__RAW DATA__.

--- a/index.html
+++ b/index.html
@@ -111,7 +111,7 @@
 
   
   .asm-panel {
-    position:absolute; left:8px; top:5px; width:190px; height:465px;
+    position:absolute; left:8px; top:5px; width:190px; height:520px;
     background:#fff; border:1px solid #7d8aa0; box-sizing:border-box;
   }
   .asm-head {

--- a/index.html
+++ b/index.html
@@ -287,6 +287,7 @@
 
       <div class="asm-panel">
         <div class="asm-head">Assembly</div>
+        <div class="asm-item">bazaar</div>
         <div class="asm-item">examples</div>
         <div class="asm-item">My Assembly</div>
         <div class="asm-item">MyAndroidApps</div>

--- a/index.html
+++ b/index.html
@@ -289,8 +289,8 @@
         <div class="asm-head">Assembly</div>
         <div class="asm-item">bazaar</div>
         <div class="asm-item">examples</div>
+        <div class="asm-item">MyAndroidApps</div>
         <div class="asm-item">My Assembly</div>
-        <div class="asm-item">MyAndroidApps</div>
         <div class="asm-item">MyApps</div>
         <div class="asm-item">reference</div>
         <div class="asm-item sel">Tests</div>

==

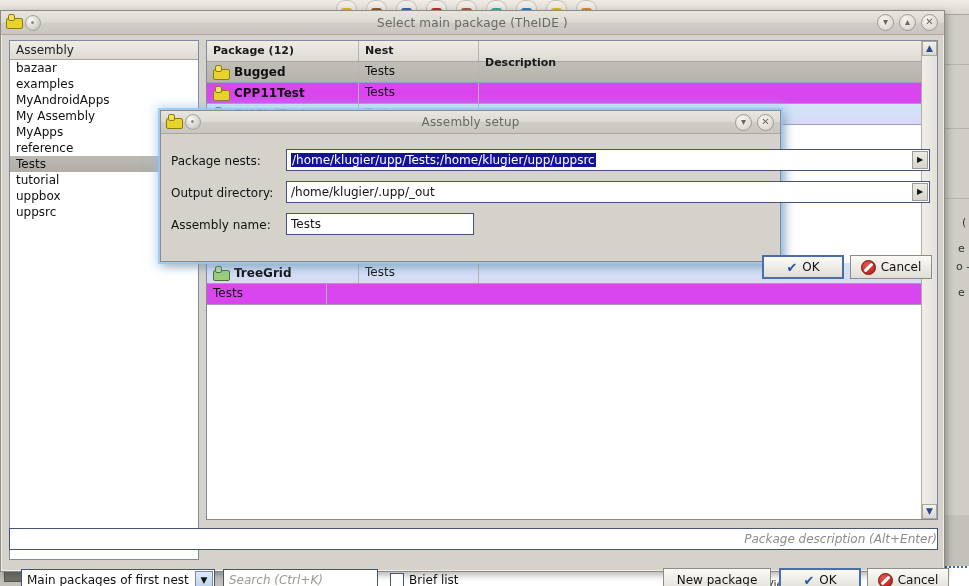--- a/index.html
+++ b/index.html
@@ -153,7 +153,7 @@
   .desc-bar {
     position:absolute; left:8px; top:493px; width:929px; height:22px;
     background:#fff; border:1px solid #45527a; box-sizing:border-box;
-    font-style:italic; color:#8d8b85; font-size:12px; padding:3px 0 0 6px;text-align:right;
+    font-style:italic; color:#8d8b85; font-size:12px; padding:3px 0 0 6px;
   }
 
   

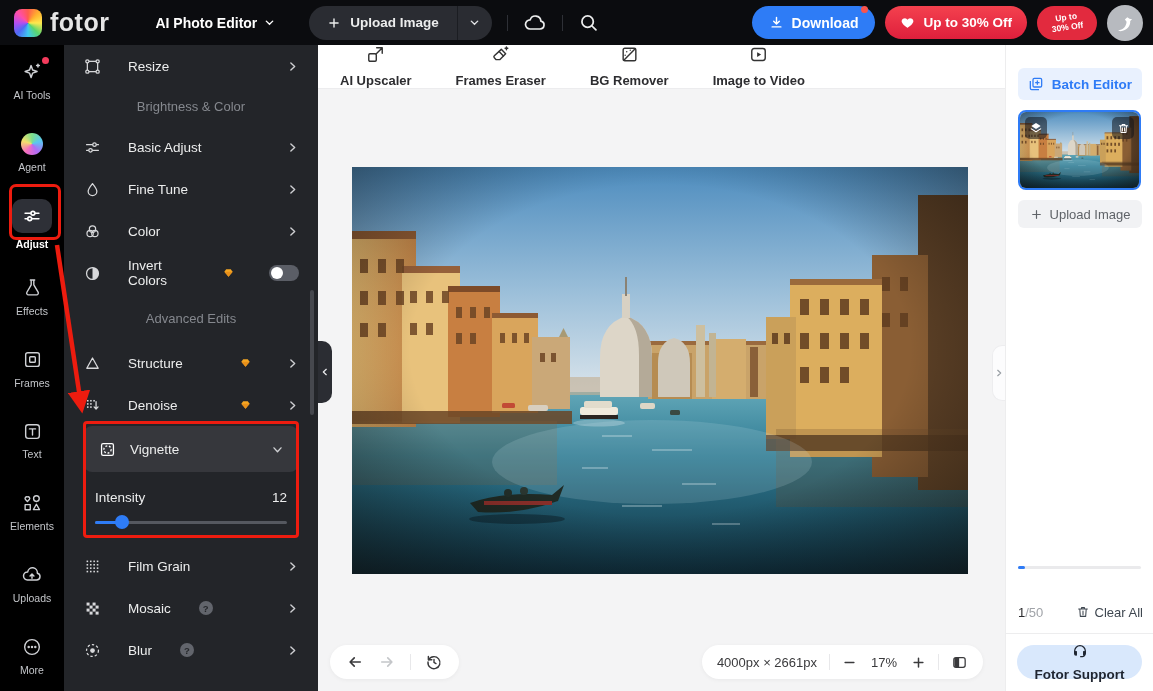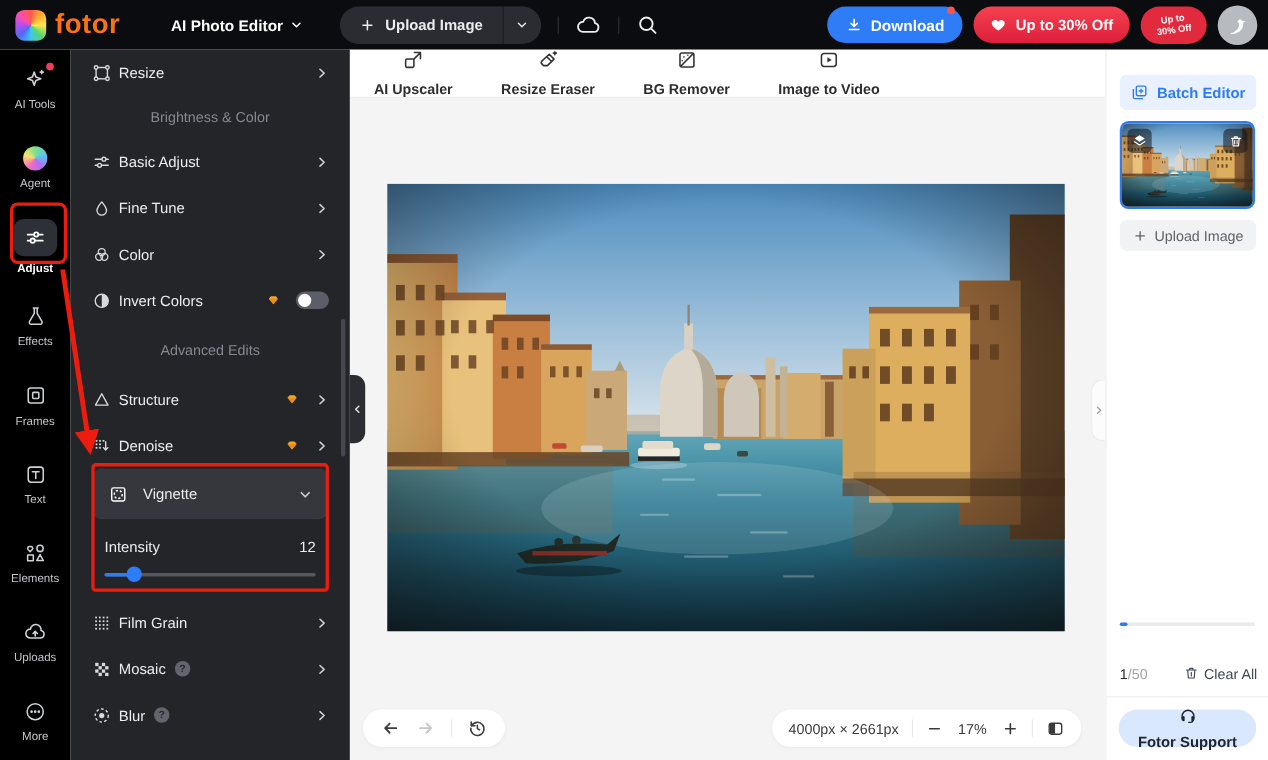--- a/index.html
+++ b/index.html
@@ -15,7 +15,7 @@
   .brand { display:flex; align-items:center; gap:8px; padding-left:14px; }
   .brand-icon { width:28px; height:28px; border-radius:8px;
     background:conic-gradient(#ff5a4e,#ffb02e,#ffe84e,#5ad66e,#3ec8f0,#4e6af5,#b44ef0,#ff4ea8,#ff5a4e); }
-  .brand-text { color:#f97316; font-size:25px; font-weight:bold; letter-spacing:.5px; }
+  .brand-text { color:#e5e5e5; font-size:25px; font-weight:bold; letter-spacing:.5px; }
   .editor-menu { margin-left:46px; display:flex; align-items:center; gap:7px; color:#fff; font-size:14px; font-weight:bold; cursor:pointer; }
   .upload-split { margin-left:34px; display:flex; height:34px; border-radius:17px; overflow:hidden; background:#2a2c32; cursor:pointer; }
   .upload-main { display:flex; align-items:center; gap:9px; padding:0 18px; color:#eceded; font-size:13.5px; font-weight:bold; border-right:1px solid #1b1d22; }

__YOUR TASK__. Match on "bold": copy every line in the records that has it.

__PROBLEM SOLUTION__.
-  .brand-text { color:#f97316; font-size:25px; font-weight:bold; letter-spacing:.5px; }
+  .brand-text { color:#e5e5e5; font-size:25px; font-weight:bold; letter-spacing:.5px; }
   .editor-menu { margin-left:46px; display:flex; align-items:center; gap:7px; color:#fff; font-size:14px; font-weight:bold; cursor:pointer; }
   .upload-main { display:flex; align-items:center; gap:9px; padding:0 18px; color:#eceded; font-size:13.5px; font-weight:bold; border-right:1px solid #1b1d22; }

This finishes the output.